Au printemps de 1782, Livius engagea une poursuite en dommages contre Carleton. Il refusa d’aller à Québec si le gouvernement britannique ne lui donnait l’assurance qu’il ne pourrait être démis autrement que par ordre de la métropole. Il réclamait le paiement de ses arrérages de salaire, en plus des dépenses engagées pour sa défense, et il demandait, à titre de compensation supplémentaire, la seigneurie et les forges du Saint-Maurice. Le ministre de l’Intérieur (responsable aussi des colonies), lord Sydney, qui dut se défendre de ces demandes, trouva Livius suffisant et déplaisant : il « demande sa nomination comme conseiller du roi, et de l’argent, et Dieu sait quoi [...] il ne cesse pas de faire parade de ses connaissances, avec un curieux regard ».
En décembre 1784, Livius entendit pour la première fois des rumeurs au sujet de son remplacement éventuel, comme juge en chef, par l’ancien juge en chef de la colonie de New York, William Smith.

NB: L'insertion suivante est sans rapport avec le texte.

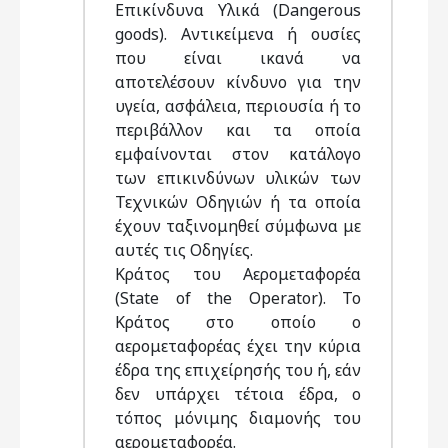
Επικίνδυνα Υλικά (Dangerous
goods). Αντικείμενα ή ουσίες
που είναι ικανά να
αποτελέσουν κίνδυνο για την
υγεία, ασφάλεια, περιουσία ή το
περιβάλλον και τα οποία
εμφαίνονται στον κατάλογο
των επικινδύνων υλικών των
Τεχνικών Οδηγιών ή τα οποία
έχουν ταξινομηθεί σύμφωνα με
αυτές τις Οδηγίες.
Κράτος του Αερομεταφορέα
(State of the Operator). Το
Κράτος στο οποίο ο
αερομεταφορέας έχει την κύρια
έδρα της επιχείρησής του ή, εάν
δεν υπάρχει τέτοια έδρα, ο
τόπος μόνιμης διαμονής του
αερομεταφορέα.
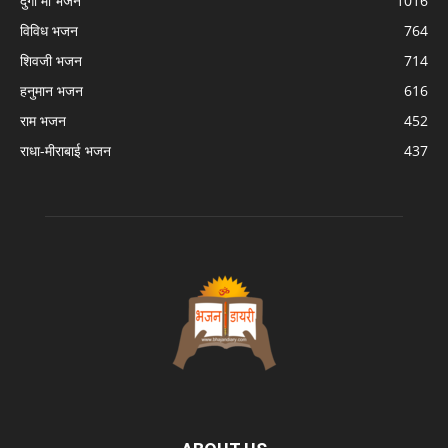
दुर्गा माँ भजन
1016
विविध भजन
764
शिवजी भजन
714
हनुमान भजन
616
राम भजन
452
राधा-मीराबाई भजन
437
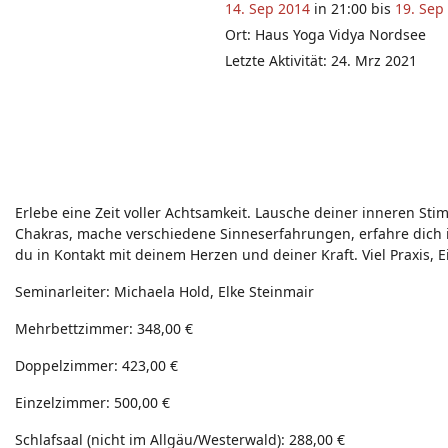
14. Sep 2014
in 21:00 bis
19. Sep
Ort: Haus Yoga Vidya Nordsee
Letzte Aktivität: 24. Mrz 2021
Erlebe eine Zeit voller Achtsamkeit. Lausche deiner inneren 
Chakras, mache verschiedene Sinneserfahrungen, erfahre dich 
du in Kontakt mit deinem Herzen und deiner Kraft. Viel Praxis
Seminarleiter: Michaela Hold, Elke Steinmair
Mehrbettzimmer: 348,00 €
Doppelzimmer: 423,00 €
Einzelzimmer: 500,00 €
Schlafsaal (nicht im Allgäu/Westerwald): 288,00 €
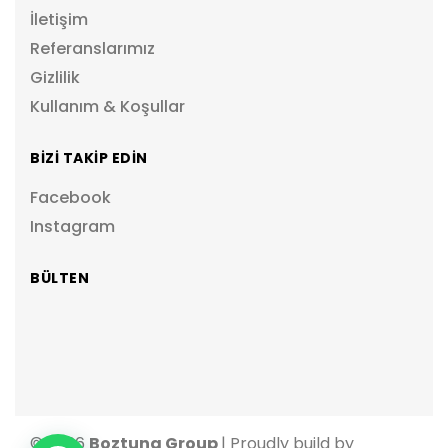
İletişim
Referanslarımız
Gizlilik
Kullanım & Koşullar
BİZİ TAKİP EDİN
Facebook
Instagram
BÜLTEN
© 2026
Boztuna Group
| Proudly build by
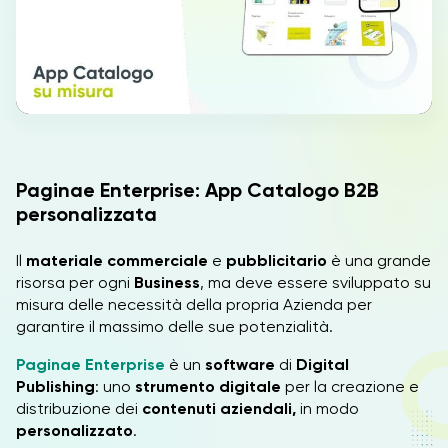
IT
EN
Paginae Enterprise: App Catalogo B2B
personalizzata
Il
materiale commerciale
e
pubblicitario
è una grande
risorsa per ogni
Business
, ma deve essere sviluppato su
misura delle necessità della propria Azienda per
garantire il massimo delle sue potenzialità.
Paginae Enterprise
è un
software
di
Digital
Publishing
: uno
strumento digitale
per la creazione e
distribuzione dei
contenuti aziendali,
in modo
personalizzato
.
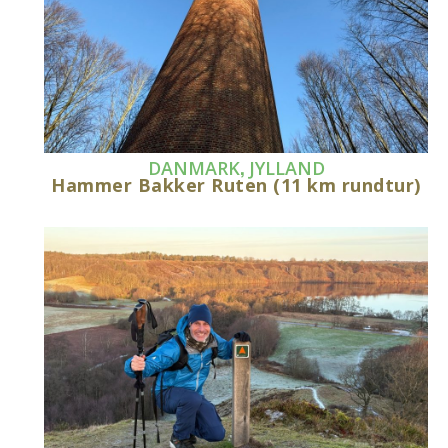
,
DANMARK
JYLLAND
Hammer Bakker Ruten (11 km rundtur)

Il tenta de négocier avec Smith, par l’entremise du docteur Thomas Bradbury Chandler, affirmant qu’il préférait toucher £600 par année en Angleterre que £1 500 dans la province de Québec ; il oublia de dire qu’il était seulement à la demi-solde, puisque le reste de son salaire allait aux trois juges provinciaux commis pour tenir la place du juge en chef. L’absence prolongée d’un juge en chef affaiblissait sérieusement le système judiciaire de la province de Québec, à une époque difficile. Carleton choisit Smith pour ce poste et, en 1786, Livius perdit un emploi qui pendant huit ans n’avait été rien d’autre qu’un titre creux.

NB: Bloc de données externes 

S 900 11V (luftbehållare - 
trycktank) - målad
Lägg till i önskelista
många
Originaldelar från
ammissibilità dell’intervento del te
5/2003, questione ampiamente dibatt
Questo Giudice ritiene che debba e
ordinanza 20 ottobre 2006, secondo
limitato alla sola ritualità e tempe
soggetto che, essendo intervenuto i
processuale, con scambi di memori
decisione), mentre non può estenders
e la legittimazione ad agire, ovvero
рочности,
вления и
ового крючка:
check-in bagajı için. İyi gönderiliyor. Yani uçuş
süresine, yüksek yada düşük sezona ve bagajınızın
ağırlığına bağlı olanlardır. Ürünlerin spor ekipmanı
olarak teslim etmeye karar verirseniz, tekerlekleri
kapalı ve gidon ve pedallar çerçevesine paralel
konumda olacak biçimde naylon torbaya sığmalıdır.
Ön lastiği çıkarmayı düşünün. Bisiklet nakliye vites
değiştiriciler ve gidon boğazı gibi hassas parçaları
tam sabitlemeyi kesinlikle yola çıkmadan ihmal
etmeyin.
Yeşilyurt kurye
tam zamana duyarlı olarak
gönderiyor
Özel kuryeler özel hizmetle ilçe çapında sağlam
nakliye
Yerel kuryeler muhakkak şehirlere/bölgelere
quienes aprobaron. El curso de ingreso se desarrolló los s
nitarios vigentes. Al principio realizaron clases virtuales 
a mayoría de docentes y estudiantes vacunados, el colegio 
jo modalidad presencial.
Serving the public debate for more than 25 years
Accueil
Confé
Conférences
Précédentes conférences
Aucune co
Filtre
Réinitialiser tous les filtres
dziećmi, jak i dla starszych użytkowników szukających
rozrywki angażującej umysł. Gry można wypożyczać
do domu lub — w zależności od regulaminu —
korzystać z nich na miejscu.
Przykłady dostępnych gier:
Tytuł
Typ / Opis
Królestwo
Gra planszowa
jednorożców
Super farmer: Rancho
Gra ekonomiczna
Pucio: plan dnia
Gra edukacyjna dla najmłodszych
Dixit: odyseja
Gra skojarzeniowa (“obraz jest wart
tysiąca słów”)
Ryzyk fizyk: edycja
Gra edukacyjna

Dès lors, et jusqu’à sa mort, Livius vécut dans l’ombre, autre aspirant déçu à une fonction officielle. Il soumit à William Pitt une liste de 50 postes qu’il accepterait, mais, à plusieurs reprises, il refusa une pension. Il ne réclama aucune compensation pour ses pertes en tant que loyaliste et, comme aucun nouveau poste ne s’annonçait, il accepta enfin une pension en juin 1789.

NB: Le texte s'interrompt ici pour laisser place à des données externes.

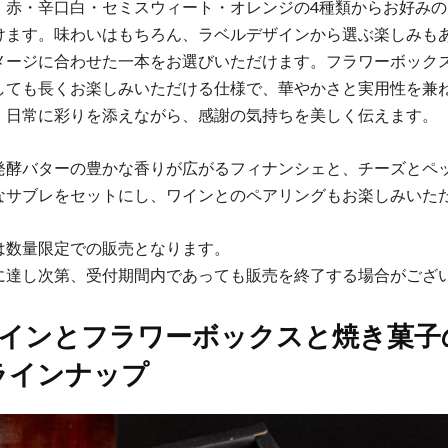
、赤・辛口白・セミスウィート・オレンジの4種類からお好みの
けます。味わいはもちろん、ラベルデザインから選ぶ楽しみも
メージに合わせた一本をお選びいただけます。フラワーボック
しても長くお楽しみいただける仕様で、華やかさと実用性を兼
。日常に彩りを添えながら、感謝の気持ちを美しく伝えます。
発酵バターの豊かな香りが広がるフィナンシェと、チーズとペ
なサブレをセットにし、ワインとのペアリングもお楽しみいた
は数量限定での販売となります。
に達し次第、受付期間内であっても販売を終了する場合がござ
インとフラワーボックスと焼き菓子
ラインナップ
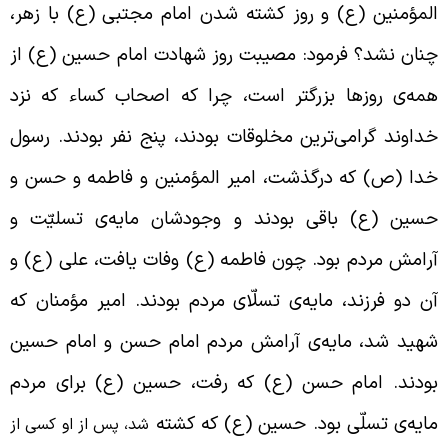
لمؤمنین (ع) و روز کشته شدن امام مجتبی (ع) با زهر،
نان نشد؟ فرمود: مصیبت روز شهادت امام حسین (ع) از
مه‌ی روزها بزرگتر است، چرا که اصحاب کساء که نزد
داوند گرامی‌ترین مخلوقات بودند، پنج نفر بودند. رسول
دا (ص) که درگذشت، امیر المؤمنین و فاطمه و حسن و
سین (ع) باقی بودند و وجودشان مایه‌ی تسلیّت و
رامش مردم بود. چون فاطمه (ع) وفات یافت، علی (ع) و
ن دو فرزند، مایه‌ی تسلّای مردم بودند. امیر مؤمنان که
هید شد، مایه‌ی آرامش مردم امام حسن و امام حسین
ودند. امام حسن (ع) که رفت، حسین (ع) برای مردم
ایه‌ی تسلّی بود. حسین (ع) که کشته
شد، پس از او کسی از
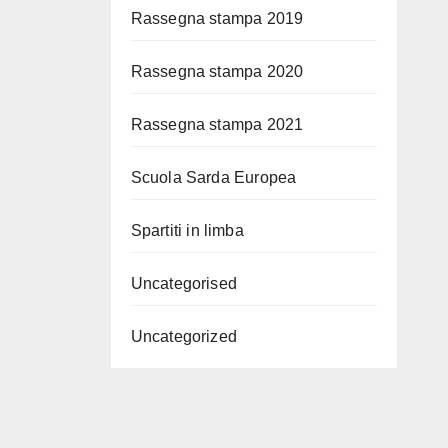
Rassegna stampa 2019
Rassegna stampa 2020
Rassegna stampa 2021
Scuola Sarda Europea
Spartiti in limba
Uncategorised
Uncategorized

Il est difficile de jauger un homme comme Livius. Lors des grandes crises qui marquèrent sa vie, comme les controverses au sujet des propriétés foncières de Wentworth et des instructions de Carleton, il avait, matériellement, raison, mais il fut d’une folle témérité. Il pouvait aussi recourir à des manœuvres politiques tortueuses : c’est ce qui fut clairement démontré au New Hampshire et qu’on laissa entendre dans la province de Québec. Par-dessus tout, Livius était un étranger qui cherchait à se faire accepter en se conformant aux normes de l’establishment anglais : mariage dans une famille située socialement près de l’aristocratie, diplômes honorifiques d’Oxford et de Harvard, appartenance à la Royal Society et au Middle Temple. Mais il ne fut jamais accepté comme un Anglais et ce fait donnait un tranchant particulier aux controverses dans lesquelles il s’engagea. Ironie du sort, ce fut un autre étranger au service de l’Angleterre, Frederick Haldimand, qui, mettant le comble au mépris, posa la question de savoir si un Portugais d’ascendance germanique pouvait exercer un quelconque emploi officiel sous l’autorité de la couronne sans être poursuivi selon la fantaisie du premier dénonciateur venu.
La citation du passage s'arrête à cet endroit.